In a data.frame, I would like to create a function that does the following for each row:
- Retains NA values prior to the first non-NA
- After the first non-NA value, fills forward" NA's with the closest previous non-NA value
- Replaces all of the original non-NA values with NAs
I realize that step 2 can be accomplished with the na.locf() function in the 'zoo' package, but I'm unsure about how to write a function that can "recall" which values were originally non-NAs, so that I can replace them with NAs in the last step.
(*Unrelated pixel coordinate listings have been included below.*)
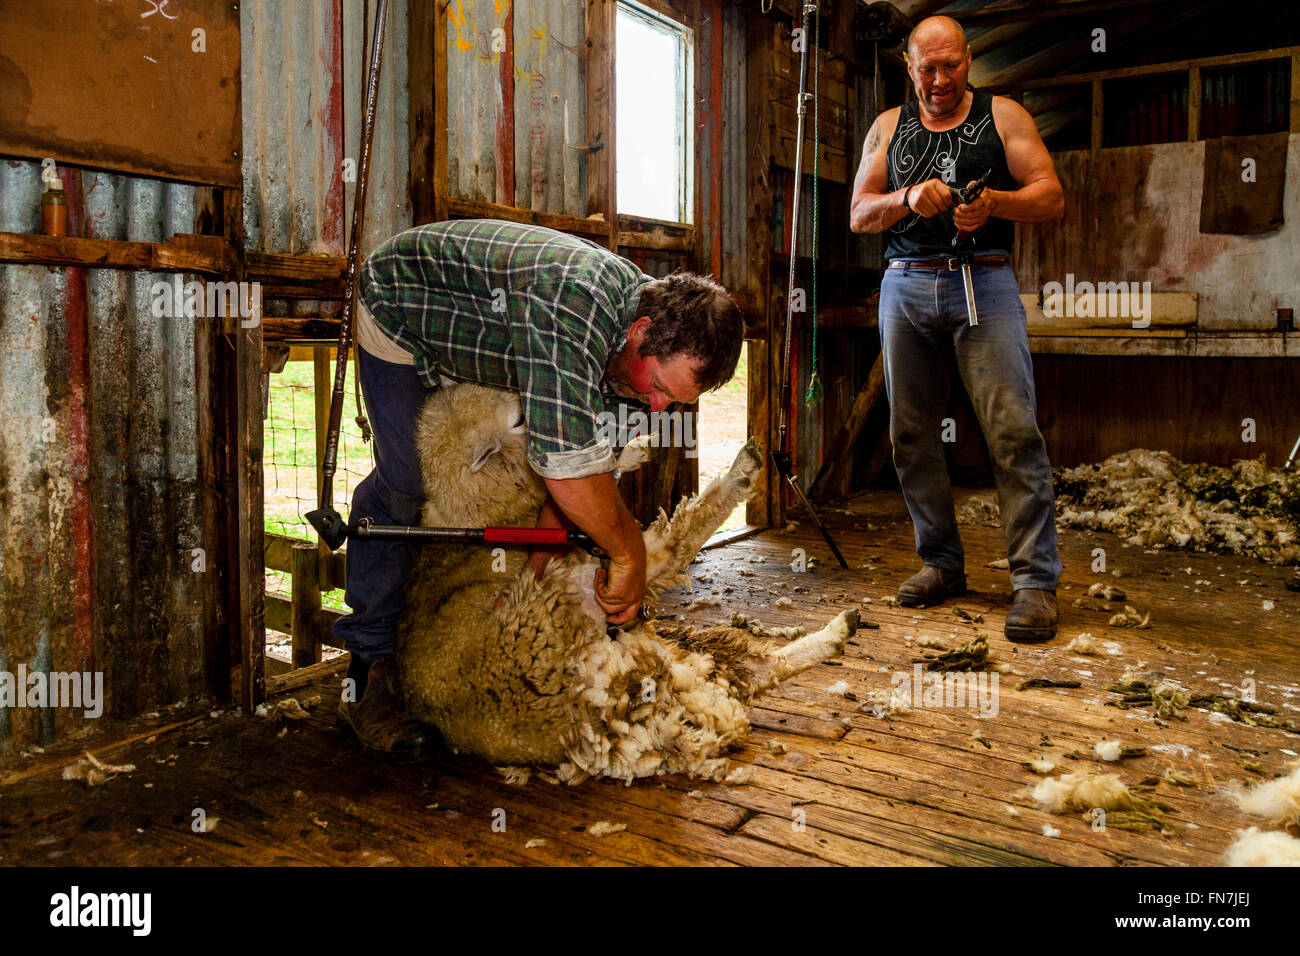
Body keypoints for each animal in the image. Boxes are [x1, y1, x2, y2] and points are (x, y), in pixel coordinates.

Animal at [395, 382, 863, 785]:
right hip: (583, 583)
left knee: (757, 671)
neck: (484, 509)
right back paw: (742, 471)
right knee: (678, 543)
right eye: (519, 419)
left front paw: (635, 450)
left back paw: (838, 631)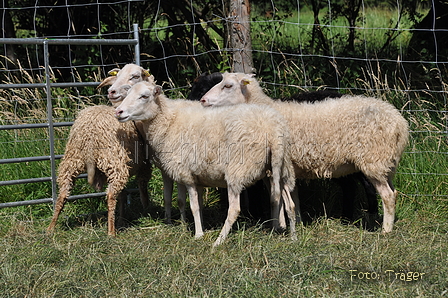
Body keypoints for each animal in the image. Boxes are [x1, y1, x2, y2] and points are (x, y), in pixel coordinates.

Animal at [115, 81, 298, 247]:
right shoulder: (188, 173)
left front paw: (198, 234)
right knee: (289, 203)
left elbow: (194, 206)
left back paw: (218, 241)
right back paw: (292, 237)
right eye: (127, 93)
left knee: (234, 210)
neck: (169, 120)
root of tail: (274, 129)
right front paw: (187, 226)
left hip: (237, 171)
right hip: (280, 167)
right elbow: (189, 203)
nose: (118, 112)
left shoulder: (187, 176)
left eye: (144, 96)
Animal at [200, 71, 410, 233]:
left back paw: (385, 231)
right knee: (392, 192)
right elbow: (289, 198)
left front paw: (280, 227)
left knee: (387, 195)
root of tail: (400, 123)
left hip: (373, 160)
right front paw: (292, 224)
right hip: (386, 163)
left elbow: (278, 199)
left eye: (227, 86)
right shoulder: (283, 169)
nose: (202, 100)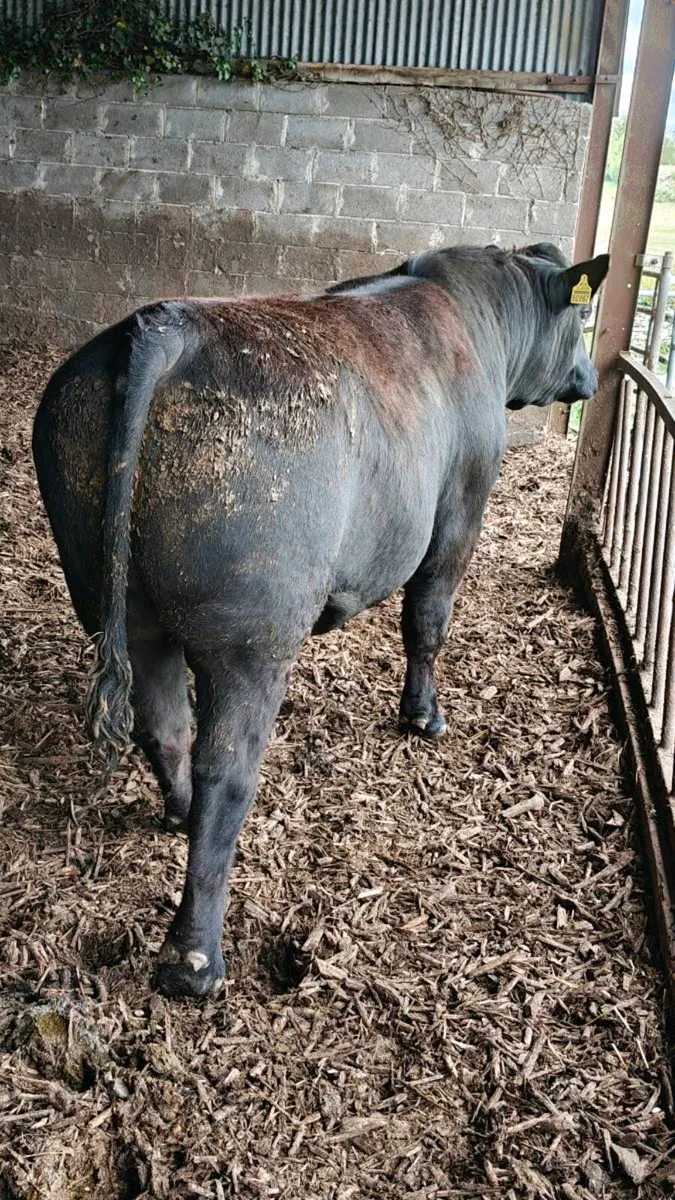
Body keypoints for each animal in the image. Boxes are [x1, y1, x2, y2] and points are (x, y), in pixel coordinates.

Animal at [32, 241, 609, 998]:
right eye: (580, 320)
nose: (591, 376)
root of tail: (165, 325)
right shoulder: (460, 508)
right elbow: (427, 620)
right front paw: (423, 716)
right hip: (252, 637)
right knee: (226, 767)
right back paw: (194, 958)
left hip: (122, 610)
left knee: (165, 726)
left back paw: (177, 815)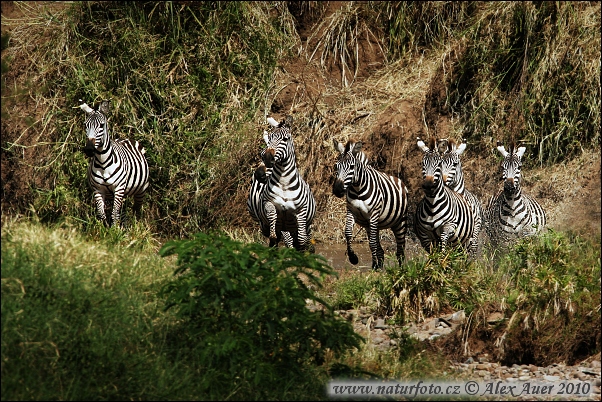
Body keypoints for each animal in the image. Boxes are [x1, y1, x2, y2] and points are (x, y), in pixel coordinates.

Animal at [78, 99, 148, 228]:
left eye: (101, 125)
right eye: (85, 125)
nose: (89, 149)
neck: (102, 163)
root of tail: (125, 138)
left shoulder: (119, 188)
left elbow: (114, 214)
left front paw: (114, 230)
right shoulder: (98, 190)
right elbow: (102, 214)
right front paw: (104, 230)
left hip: (141, 189)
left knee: (136, 209)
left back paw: (135, 227)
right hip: (116, 194)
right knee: (122, 211)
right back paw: (124, 228)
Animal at [328, 138, 408, 270]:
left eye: (351, 167)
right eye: (336, 166)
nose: (337, 190)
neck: (358, 189)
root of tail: (399, 180)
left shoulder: (374, 214)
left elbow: (372, 243)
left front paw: (374, 263)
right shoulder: (351, 211)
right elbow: (348, 233)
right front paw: (353, 258)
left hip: (399, 222)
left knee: (400, 250)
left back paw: (401, 269)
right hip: (372, 224)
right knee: (380, 248)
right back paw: (379, 266)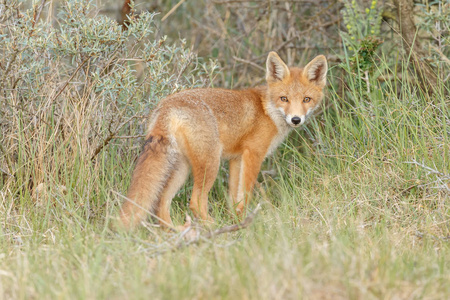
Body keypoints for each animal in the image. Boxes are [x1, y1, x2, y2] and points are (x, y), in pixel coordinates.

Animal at [118, 52, 326, 230]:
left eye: (306, 99)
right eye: (284, 99)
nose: (296, 119)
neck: (267, 110)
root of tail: (166, 106)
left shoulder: (237, 159)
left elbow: (235, 197)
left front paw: (236, 219)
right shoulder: (253, 154)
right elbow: (246, 193)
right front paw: (243, 223)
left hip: (182, 168)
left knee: (161, 203)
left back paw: (176, 232)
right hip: (210, 163)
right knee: (195, 201)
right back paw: (213, 227)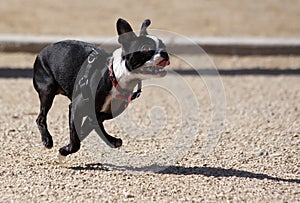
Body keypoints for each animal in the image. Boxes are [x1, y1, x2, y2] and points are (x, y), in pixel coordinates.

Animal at [32, 18, 170, 156]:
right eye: (146, 48)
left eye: (163, 45)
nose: (164, 52)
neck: (116, 77)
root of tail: (42, 51)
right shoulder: (76, 107)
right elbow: (77, 139)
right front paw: (66, 150)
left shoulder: (101, 113)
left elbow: (88, 126)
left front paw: (69, 146)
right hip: (47, 91)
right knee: (40, 117)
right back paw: (47, 139)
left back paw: (111, 140)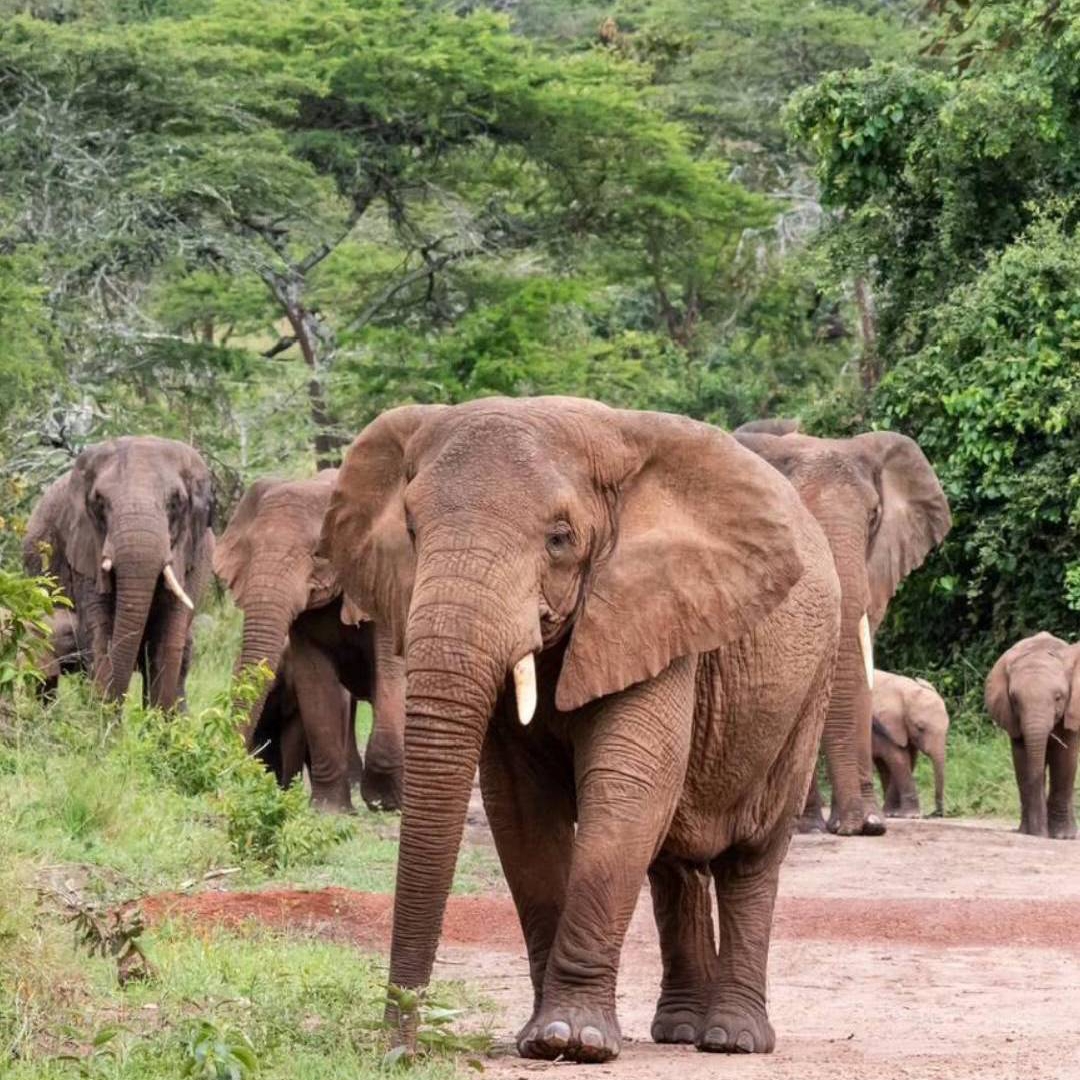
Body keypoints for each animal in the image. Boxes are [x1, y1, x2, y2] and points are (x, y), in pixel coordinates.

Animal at [22, 436, 214, 709]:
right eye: (100, 503)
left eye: (175, 503)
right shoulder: (85, 547)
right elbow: (101, 632)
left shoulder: (191, 557)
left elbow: (167, 641)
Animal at [213, 470, 405, 813]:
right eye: (249, 551)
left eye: (318, 555)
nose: (229, 774)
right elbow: (315, 684)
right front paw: (330, 811)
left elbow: (391, 673)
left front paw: (384, 801)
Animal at [321, 396, 842, 1062]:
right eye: (411, 531)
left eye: (559, 539)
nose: (400, 1049)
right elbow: (522, 811)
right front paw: (543, 1039)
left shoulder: (654, 612)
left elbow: (627, 789)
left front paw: (575, 1040)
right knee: (673, 860)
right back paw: (679, 1031)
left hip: (810, 688)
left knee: (752, 854)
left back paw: (732, 1040)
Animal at [871, 669, 949, 818]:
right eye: (920, 728)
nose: (934, 814)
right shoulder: (884, 725)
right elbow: (899, 759)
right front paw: (912, 816)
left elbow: (910, 760)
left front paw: (892, 813)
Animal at [985, 632, 1079, 839]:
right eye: (1014, 700)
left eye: (1058, 698)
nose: (1041, 833)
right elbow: (1022, 760)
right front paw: (1031, 833)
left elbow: (1064, 759)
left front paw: (1060, 836)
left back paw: (1069, 835)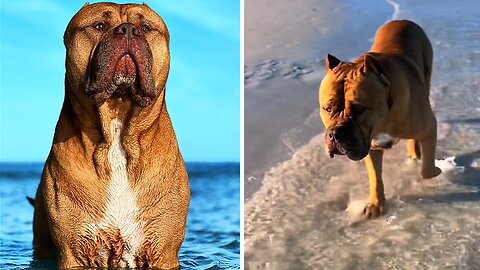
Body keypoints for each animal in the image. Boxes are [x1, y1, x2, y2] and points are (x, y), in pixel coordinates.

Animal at [320, 20, 440, 219]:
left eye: (359, 109)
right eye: (328, 109)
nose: (336, 134)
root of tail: (403, 21)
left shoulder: (429, 128)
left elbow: (427, 171)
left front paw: (435, 171)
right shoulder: (371, 148)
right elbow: (375, 178)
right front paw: (376, 204)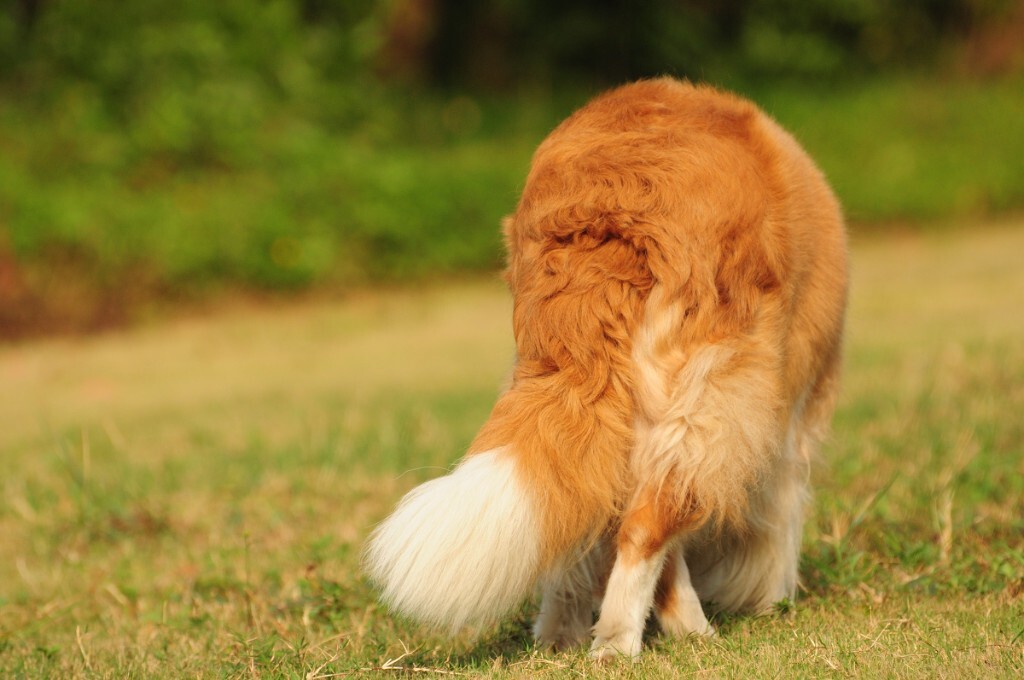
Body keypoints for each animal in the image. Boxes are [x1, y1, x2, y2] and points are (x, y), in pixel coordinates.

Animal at [366, 78, 847, 659]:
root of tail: (607, 199)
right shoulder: (788, 414)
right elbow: (780, 513)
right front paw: (771, 600)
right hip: (707, 396)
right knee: (648, 526)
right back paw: (637, 639)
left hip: (573, 383)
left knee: (593, 515)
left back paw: (565, 634)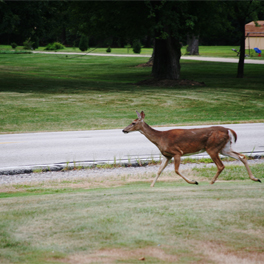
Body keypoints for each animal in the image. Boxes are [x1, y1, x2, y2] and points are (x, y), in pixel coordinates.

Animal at [122, 110, 260, 187]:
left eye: (133, 123)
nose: (123, 130)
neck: (160, 138)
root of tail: (228, 130)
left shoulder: (177, 152)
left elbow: (176, 170)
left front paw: (194, 181)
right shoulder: (167, 155)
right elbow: (159, 170)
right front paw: (151, 185)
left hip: (212, 148)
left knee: (221, 165)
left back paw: (211, 182)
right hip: (224, 148)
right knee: (242, 156)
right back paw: (255, 178)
Similarly, identifying the value that is the first or last non-NA within each row is straight forward, but it the middle values that have me at a loss. Here's an example with code
#Example input
dm <- data.frame(rbind(c(NA,1,NA,NA,2,NA,NA,3),
c(1,1,NA,2,NA,3,3,3),
c(NA,NA,5,NA,NA,NA,6,NA)))
#Desired output
dm2 <- data.frame(rbind(c(NA,NA,1,1,NA,2,2,NA),
c(NA,NA,1,NA,2,NA,NA,NA),
c(NA,NA,NA,5,5,5,NA,6)))
> dm
X1 X2 X3 X4 X5 X6 X7 X8
1 NA 1 NA NA 2 NA NA 3
2 1 1 NA 2 NA 3 3 3
3 NA NA 5 NA NA NA 6 NA
> dm2
X1 X2 X3 X4 X5 X6 X7 X8
1 NA NA 1 1 NA 2 2 NA
2 NA NA 1 NA 2 NA NA NA
3 NA NA NA 5 5 5 NA 6
A little more about my data— it's composed of whole integers or NA values, as shown. Within each row, the numeric values will either stay the same, increase, or be NA, but never decrease. The number of non-NA values could theoretically vary from 1 to ncol.
I realize this is a rather specific question, any suggestions or help is much appreciated!